Amino Acid Biosynthesis
Some amino acids can be synthesized from other amino acids. Essential amino acids are those an organism cannot synthesize and must obtain in its diet. Amino acids are also synthesized by amination, a process in which the amine group from ammonia is added to a precursor metabolite, and by transamination, a reversible reaction in which an amine group is transferred from one amino acid to another by the action of enzymes using the coenzyme pyridoxal phosphate
Nucleotide Biosynthesis
Nucleotides are composed of a 5-carbon sugar, a phosphate group, and a pyrimidine or purine base. These components are produced from precursor metabolites derived from glycolysis and the Krebs cycle: ribose and deoxyribose from ribose 5-phosphate, phosphate from ATP, and purines and pyrimidines from the amino acids glutamine and aspartic acid, ribose 5-phosphate, and folic acid
Integration and Regulation of Metabolic Functions (pp. 151–153)

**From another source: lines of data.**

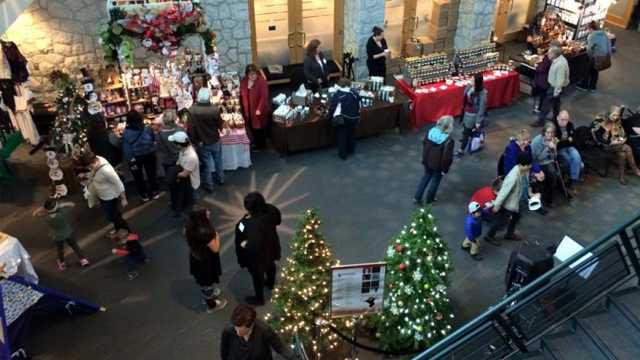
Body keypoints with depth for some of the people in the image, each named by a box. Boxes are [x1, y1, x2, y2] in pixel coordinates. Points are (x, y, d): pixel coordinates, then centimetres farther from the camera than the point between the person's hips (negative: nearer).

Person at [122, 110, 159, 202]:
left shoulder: (126, 133, -21)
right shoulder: (147, 128, -19)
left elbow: (126, 149, -17)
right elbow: (154, 139, -1)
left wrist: (131, 162, -8)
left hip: (135, 158, -1)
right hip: (149, 155, 1)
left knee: (138, 177, 18)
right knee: (152, 174, 20)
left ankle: (144, 195, 29)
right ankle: (154, 192, 32)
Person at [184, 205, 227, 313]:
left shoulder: (189, 226, -17)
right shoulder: (205, 232, -40)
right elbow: (215, 249, -28)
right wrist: (217, 236, -11)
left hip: (195, 258, 7)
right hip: (206, 261, -7)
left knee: (202, 280, 32)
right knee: (207, 282, 18)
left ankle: (207, 296, 58)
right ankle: (211, 305, 42)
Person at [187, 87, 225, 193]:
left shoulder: (192, 110, -21)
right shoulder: (215, 109, -21)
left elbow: (190, 128, -19)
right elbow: (220, 125, -7)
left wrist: (195, 141, -6)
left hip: (202, 142, -1)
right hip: (215, 141, 1)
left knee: (206, 164, 16)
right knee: (218, 161, 25)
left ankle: (209, 186, 28)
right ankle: (221, 180, 44)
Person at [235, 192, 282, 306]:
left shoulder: (254, 225, -43)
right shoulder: (271, 209, -21)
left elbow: (254, 246, -41)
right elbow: (278, 220, -1)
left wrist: (244, 244, -23)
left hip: (259, 254, -7)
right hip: (270, 247, 7)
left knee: (257, 275, 20)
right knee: (270, 265, 35)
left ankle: (259, 299, 47)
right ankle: (271, 284, 65)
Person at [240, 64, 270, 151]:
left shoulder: (261, 81, -22)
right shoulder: (244, 80, -3)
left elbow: (264, 97, -22)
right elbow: (242, 93, 9)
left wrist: (259, 109, -25)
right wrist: (243, 106, 6)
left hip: (259, 109, -6)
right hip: (248, 108, 6)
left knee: (260, 127, 8)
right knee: (251, 126, 21)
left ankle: (261, 144, 24)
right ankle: (255, 140, 44)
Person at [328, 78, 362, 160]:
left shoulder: (338, 94, -12)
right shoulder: (355, 92, 2)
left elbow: (334, 106, -11)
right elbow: (359, 105, 10)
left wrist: (331, 114, 6)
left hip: (342, 118, -4)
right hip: (354, 117, 5)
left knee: (342, 136, 9)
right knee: (351, 134, 24)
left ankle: (343, 154, 14)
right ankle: (351, 150, 42)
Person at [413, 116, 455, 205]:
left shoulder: (431, 132, -11)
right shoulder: (448, 140, -30)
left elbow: (424, 144, 4)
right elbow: (447, 157, -25)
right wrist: (444, 169, -10)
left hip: (427, 160, 6)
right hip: (438, 164, -6)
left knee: (426, 176, 27)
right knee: (435, 181, 18)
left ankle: (417, 197, 30)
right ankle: (430, 200, 37)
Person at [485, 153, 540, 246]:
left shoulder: (525, 170, -15)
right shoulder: (513, 177, -41)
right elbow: (504, 191, -33)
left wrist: (529, 192, 5)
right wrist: (497, 205, -26)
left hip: (516, 200, 8)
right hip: (508, 202, -8)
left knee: (516, 216, 28)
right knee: (502, 220, 12)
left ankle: (510, 234, 54)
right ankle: (489, 236, 35)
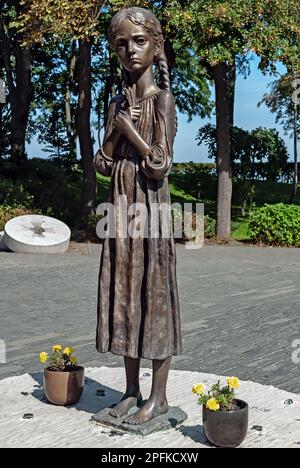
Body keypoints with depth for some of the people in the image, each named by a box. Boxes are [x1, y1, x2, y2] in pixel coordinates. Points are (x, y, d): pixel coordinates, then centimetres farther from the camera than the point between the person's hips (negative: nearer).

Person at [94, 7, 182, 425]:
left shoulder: (162, 99, -5)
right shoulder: (118, 104, 13)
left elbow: (160, 166, -13)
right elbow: (104, 164, 8)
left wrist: (131, 130, -8)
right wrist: (117, 129, -5)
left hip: (150, 206, -6)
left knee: (153, 293, -2)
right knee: (123, 292, 8)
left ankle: (158, 396, 10)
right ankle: (132, 389, 21)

Catabolic and anabolic pathways interact with each other in several ways. Energy released in catabolic reactions is used to drive anabolic reactions. Catabolic pathways produce precursor metabolites for use as substrates for anabolic reactions. Amphibolic reactions are anabolic or catabolic as needed.

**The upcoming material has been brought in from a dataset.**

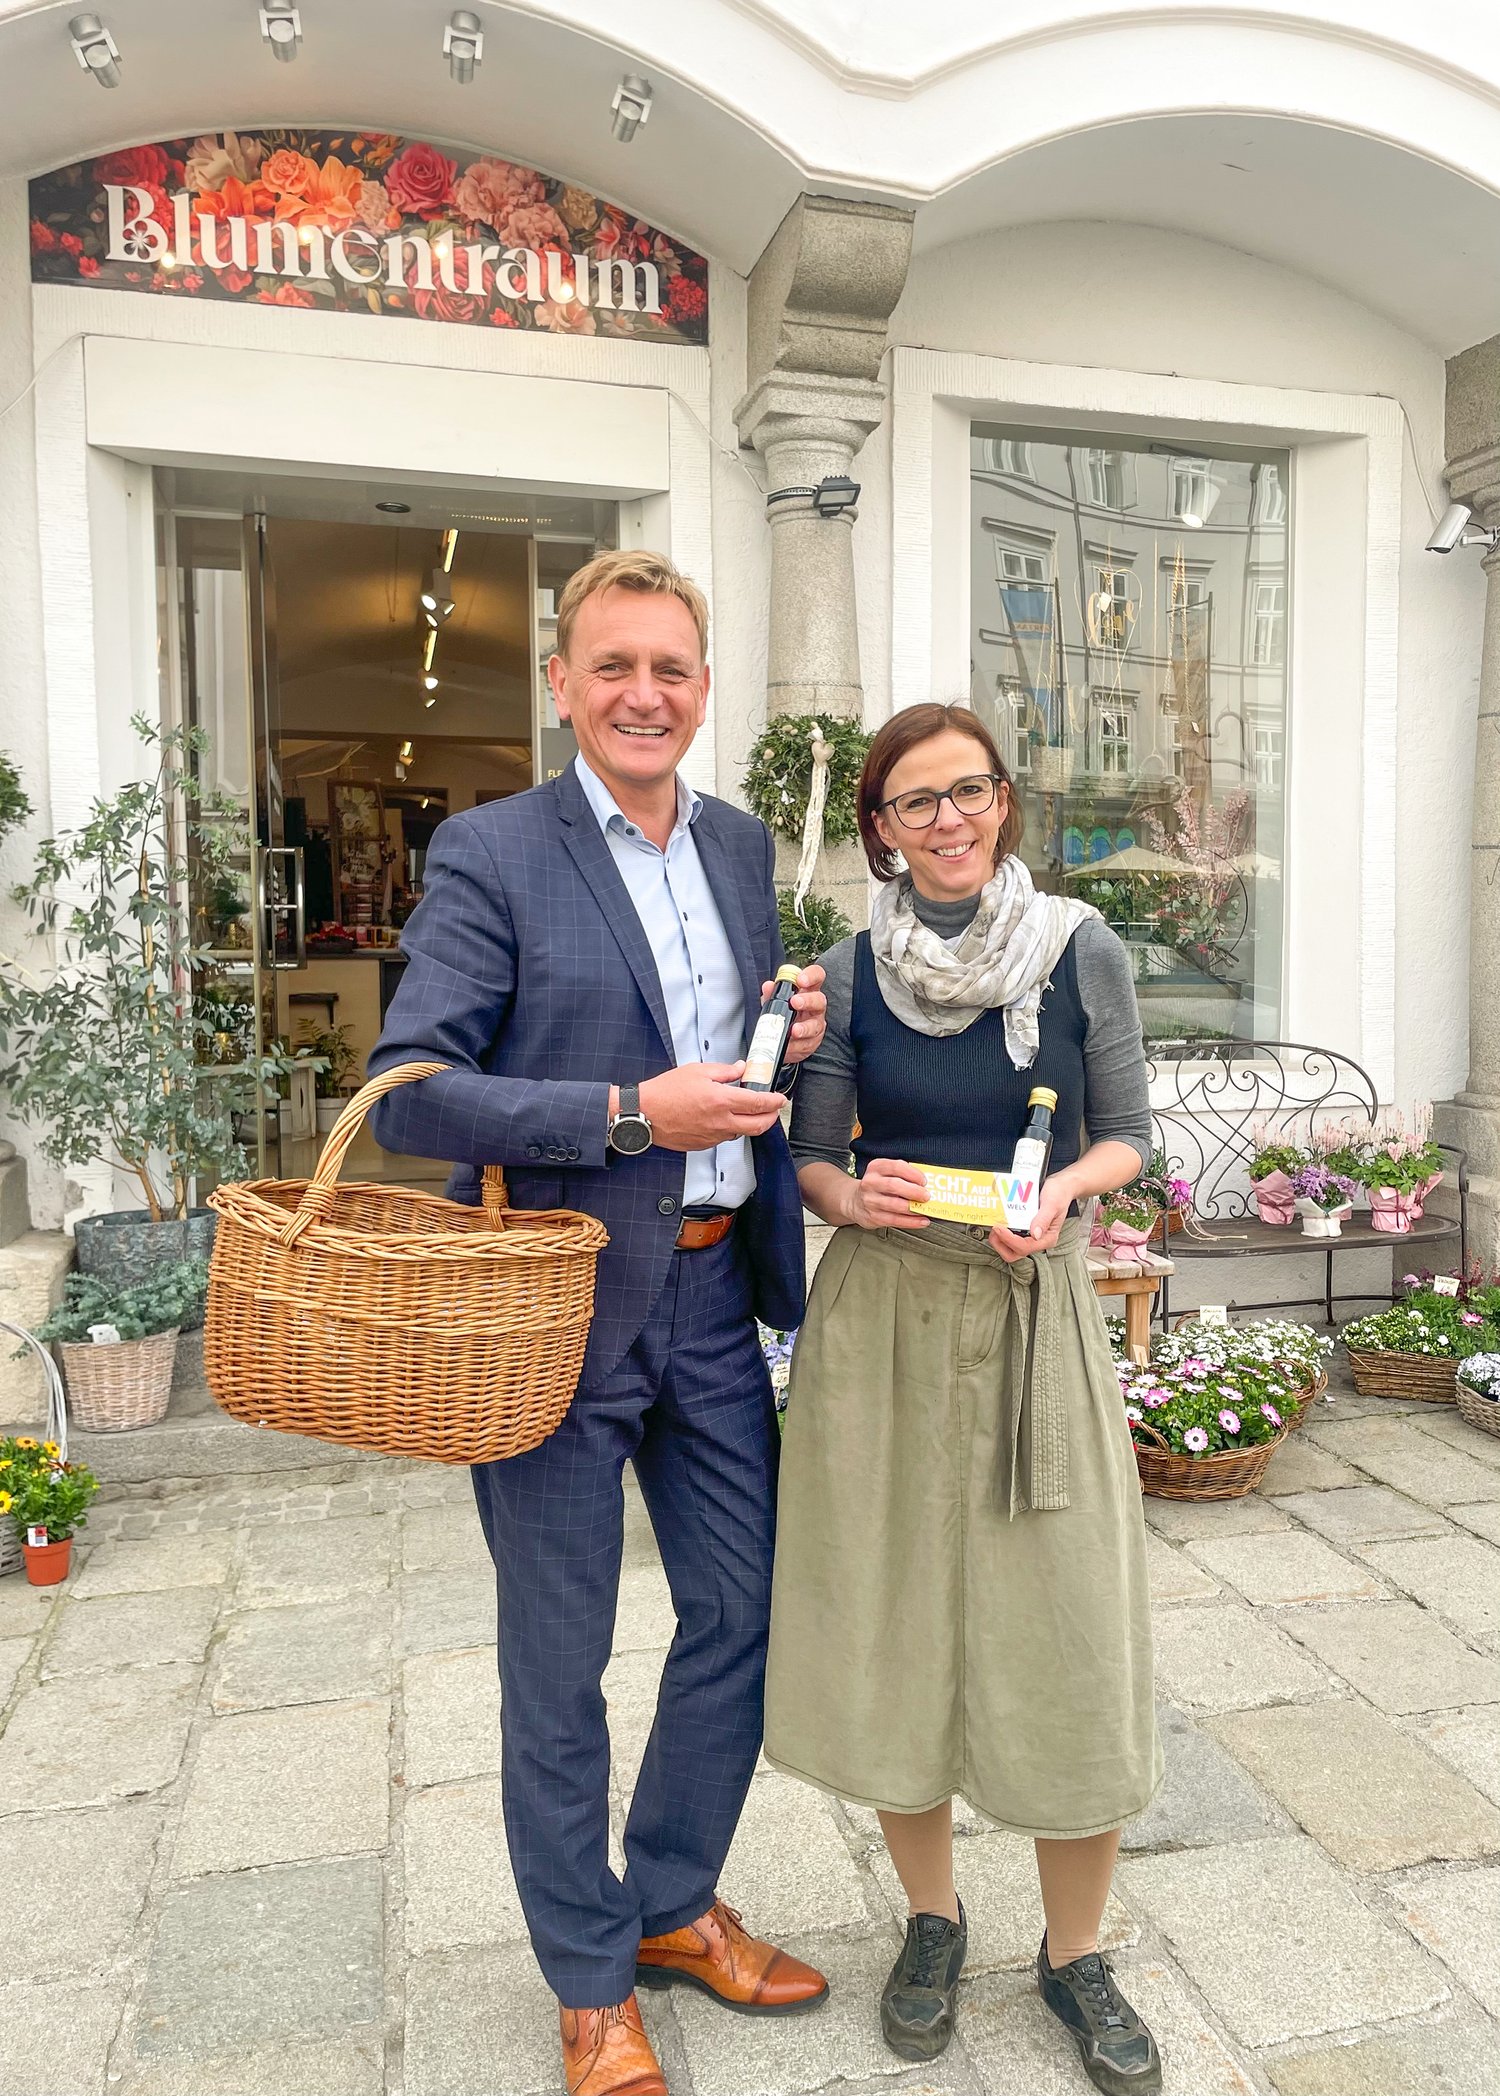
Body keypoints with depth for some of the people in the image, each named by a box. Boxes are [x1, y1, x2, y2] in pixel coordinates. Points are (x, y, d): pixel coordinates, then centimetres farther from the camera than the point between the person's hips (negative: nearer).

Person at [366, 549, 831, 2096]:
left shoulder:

Cells use a variety of mechanisms to regulate metabolism:
• Synthesizing and degrading channel and transporter proteins to regulate chemical concentrations
• Producing enzymes only when their substrate is present
• Catabolizing metabolites to produce lots of energy instead of low-energy metabolites
• Synthesizing metabolites only when they are needed
• In eukaryotes, separating metabolic processes in membrane-bound organelles
• Allosteric regulation of enzyme function
• Feedback inhibition
• Regulation pathways by regulating availability of cofactors
These regulatory mechanism can be categorized as control of gene expression, which controls enzyme production needed for metabolic pathways, or control of metabolic expression, in which the cells control enzymes that have been produced.